Messages to Sebold seeking comment were sent through her publisher and her literary agency.

Broadwater remained on New York's sex offender registry after finishing his prison term in 1999.

Broadwater, who has worked as a trash hauler and a handyman in the years since his release from prison, told the AP that the rape conviction blighted his job prospects and his relationships with friends and family members.

Even after he married a woman who believed in his innocence, Broadwater never wanted to have children.

"We had a big argument sometimes about kids, and I told her I could never, ever allow kids to come into this world with a stigma on my back," he said.

More: Some say one false report could cripple the #MeToo movement. Is progress that fragile?

Film adaptation of Seybold's 'Lucky' helped exonerate Broadwater

In addition to "Lucky," Sebold is the author of the novels "The Lovely Bones" and "The Almost Moon."

"The Lovely Bones," about the rape and murder of a teenage girl, won the American Booksellers Association Book of the Year Award for Adult Fiction in 2003 and was made into a movie starring Saoirse Ronan, Susan Sarandon and Stanley Tucci.

This is a paperback copy of Lucky by Alice Sebold.
This is a paperback copy of Lucky by Alice Sebold.

"Lucky" was also in the process of being filmed, and it was thanks to the film project itself that Broadwater's conviction was overturned after four decades.

Tim Mucciante, who has a production company called Red Badge Films, had signed on as executive producer of the adaptation but became skeptical of Broadwater's guilt when the first draft of the script came out because it differed so much from the book.

"I started poking around and trying to figure out what really happened here," Mucciante told the AP on Tuesday.

Mucciante said that after dropping out of the project earlier this year he hired a private investigator, who put him in touch with Hammond, of Syracuse-based CDH Law, who brought in fellow defense lawyer Melissa Swartz, of Cambareri & Brenneck.

Hammond and Swartz credited Fitzpatrick for taking a personal interest in the case and understanding that scientific advances have cast doubt on the use of hair analysis, the only type of forensic evidence that was produced at Broadwater's trial to link him to Sebold's rape.

The fate of the film adaptation of "Lucky" was unclear in light of Broadwater's exoneration.
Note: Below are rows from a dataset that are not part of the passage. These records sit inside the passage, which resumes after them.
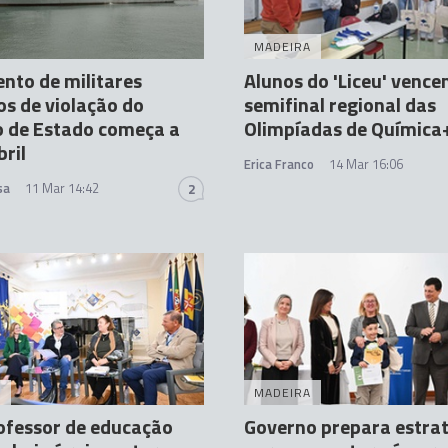
MADEIRA
nto de militares
Alunos do 'Liceu' venc
s de violação do
semifinal regional das
o de Estado começa a
Olimpíadas de Química
bril
Erica Franco
14 Mar 16:06
sa
11 Mar 14:42
2
A
MADEIRA
ofessor de educação
Governo prepara estra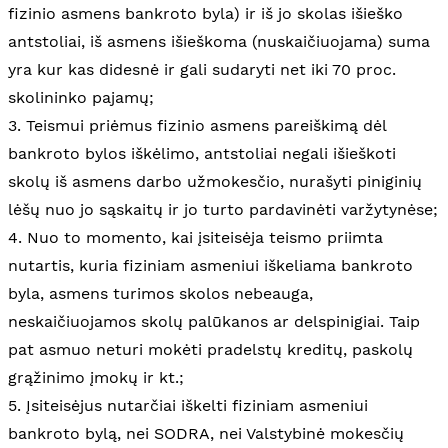
fizinio asmens bankroto byla) ir iš jo skolas išieško
antstoliai, iš asmens išieškoma (nuskaičiuojama) suma
yra kur kas didesnė ir gali sudaryti net iki 70 proc.
skolininko pajamų;
3. Teismui priėmus fizinio asmens pareiškimą dėl
bankroto bylos iškėlimo, antstoliai negali išieškoti
skolų iš asmens darbo užmokesčio, nurašyti piniginių
lėšų nuo jo sąskaitų ir jo turto pardavinėti varžytynėse;
4. Nuo to momento, kai įsiteisėja teismo priimta
nutartis, kuria fiziniam asmeniui iškeliama bankroto
byla, asmens turimos skolos nebeauga,
neskaičiuojamos skolų palūkanos ar delspinigiai. Taip
pat asmuo neturi mokėti pradelstų kreditų, paskolų
grąžinimo įmokų ir kt.;
5. Įsiteisėjus nutarčiai iškelti fiziniam asmeniui
bankroto bylą, nei SODRA, nei Valstybinė mokesčių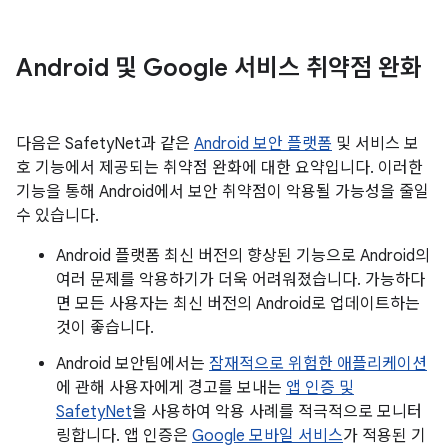
Android 및 Google 서비스 취약점 완화
다음은 SafetyNet과 같은
Android 보안 플랫폼
및 서비스 보
호 기능에서 제공되는 취약점 완화에 대한 요약입니다. 이러한
기능을 통해 Android에서 보안 취약점이 악용될 가능성을 줄일
수 있습니다.
Android 플랫폼 최신 버전의 향상된 기능으로 Android의
여러 문제를 악용하기가 더욱 어려워졌습니다. 가능하다
면 모든 사용자는 최신 버전의 Android로 업데이트하는
것이 좋습니다.
Android 보안팀에서는
잠재적으로 위험한 애플리케이션
에 관해 사용자에게 경고를 보내는
앱 인증 및
SafetyNet
을 사용하여 악용 사례를 적극적으로 모니터
링합니다. 앱 인증은
Google 모바일 서비스
가 적용된 기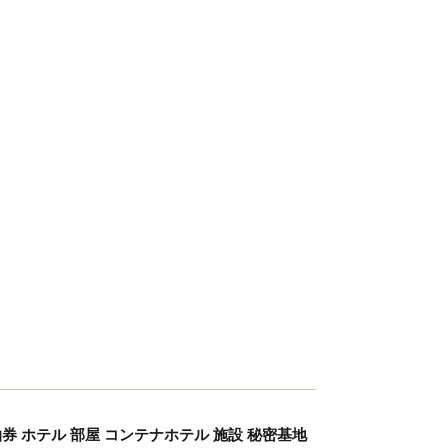
 宿泊券 ホテル 部屋 コンテナホテル 施設 秘密基地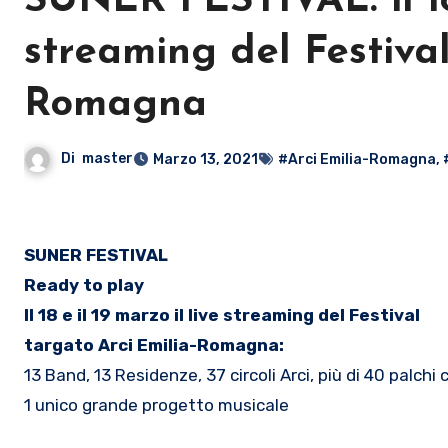
SUNER FESTIVAL: il 18 
streaming del Festival
Romagna
Di
master
Marzo 13, 2021
#Arci Emilia-Romagna
,
SUNER FESTIVAL
Ready to play
Il 18 e il 19 marzo il live streaming del Festival
targato Arci Emilia-Romagna:
13 Band, 13 Residenze, 37 circoli Arci, più di 40 palchi 
1 unico grande progetto musicale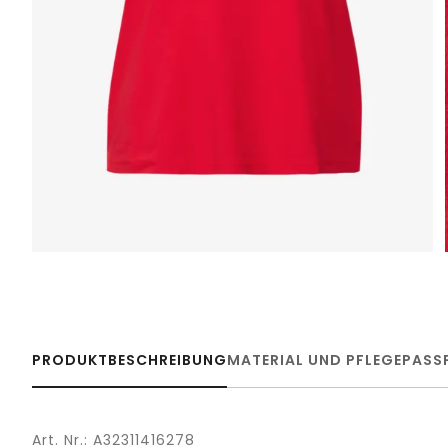
PRODUKTBESCHREIBUNG
MATERIAL UND PFLEGE
PASS
Art. Nr.: A32311416278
A message seeking comment was left with its new executive producer, Jonathan Bronfman of Toronto-based JoBro Productions.

Sebold wrote in "Lucky" that when she was informed that she'd picked someone other than the man she'd previously identified as her rapist, she said the two men looked "almost identical."

She wrote that she realized the defense would be that: "A panicked white girl saw a black man on the street. He spoke familiarly to her and in her mind she connected this to her rape. She was accusing the wrong man."